# ENUNCIADO DA TAREFA
Reescreva o trecho do texto sobre o Fies entre "Para as entidades" e "Caldas, da Abmes.", inclusive, substituindo "mensalidade" por "anuidade".

Essa mesma lei de 2017 previa que o empréstimo fosse descontado automaticamente da folha de pagamento após os estudantes concluírem o curso e conseguirem emprego formal. No entanto, ressalta Nascimento, essa política ainda não saiu do papel.

“Até hoje, não conseguiram viabilizá-la, porque quem cuida do Fies é o FNDE, do MEC, mas quem o operacionaliza é a Caixa. E, por uma questão de sigilo fiscal, ela não tem como saber a remuneração das pessoas”, explica.

Uma proposta elaborada por ele – e vista com bons olhos entre seus pares – prevê um novo desenho para o Fies, em que o pagamento do financiamento estaria vinculado à renda futura do formando, que só pagaria de volta se tivesse renda compatível.

“Para funcionar no Brasil, teria que envolver a Receita Federal, que é quem tem o expertise, o mandato de prospectar a renda das pessoas e, inclusive, lá na frente recolher [os pagamentos] com um tributo específico”, diz Nascimento.

“Esse modelo joga para uma lógica em que a sociedade vai ter que crescer para que o estudante pague no futuro essa dívida com o governo. É um investimento público para ampliar o número de diplomados no Brasil, mas um investimento condicionado ao crescimento geral da economia e ao desenvolvimento do país”, avalia Gregório Grisa.

Regras de acesso

 

Um dos critérios para aderir ao Fies é o da renda familiar mensal, que tem que ser de até três salários mínimos por pessoa – o equivalente a R$ 3.636 considerando o valor atual do salário mínimo. Outra exigência para se inscrever é ter nota igual ou acima de 450 pontos no Exame Nacional do Ensino Médio (Enem) e não zerar na redação.

O percentual a ser financiado pelo governo leva em conta esses dois fatores e também o valor do curso.

Para as entidades mantenedoras, uma das alternativas seria fazer mudança nas regras de acesso para conseguir preencher todas as vagas. “Geralmente, o financiamento não é muito mais do que 50% da mensalidade. Ao extremo, chega a 90%, mas é muito exceção”, afirma Caldas, da Abmes.

[Entradas de dados]
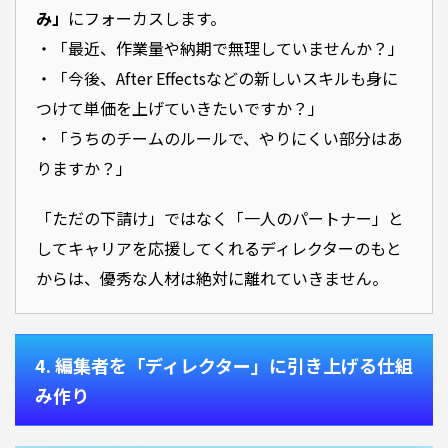
み」
にフォーカスします。
・「最近、作業量や納期で無理していませんか？」
・「今後、After Effectsなどの新しいスキルも身に
つけて単価を上げていきたいですか？」
・「うちのチームのルールで、やりにくい部分はあ
りますか？」
「ただの下請け」ではなく「一人のパートナー」と
してキャリアを応援してくれるディレクターのもと
からは、優秀な人材は絶対に離れていきません。
4. 編集者を「ディレクター」に引き上げる仕組
み作り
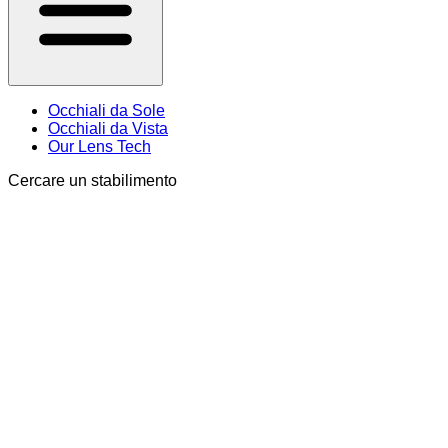
Occhiali da Sole
Occhiali da Vista
Our Lens Tech
Cercare un stabilimento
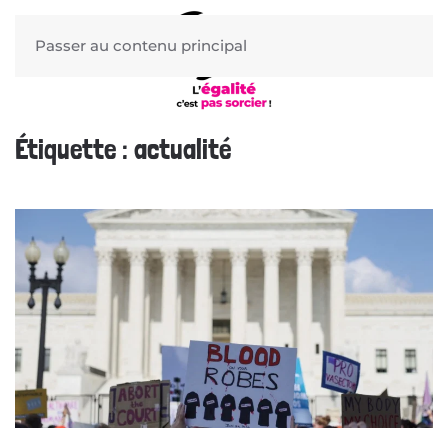
Passer au contenu principal
Étiquette :
actualité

# RESPOSTA DA TAREFA
Para as entidades mantenedoras, uma das alternativas seria fazer mudança nas regras de acesso para conseguir preencher todas as vagas. “Geralmente, o financiamento não é muito mais do que 50% da anuidade. Ao extremo, chega a 90%, mas é muito exceção”, afirma Caldas, da Abmes.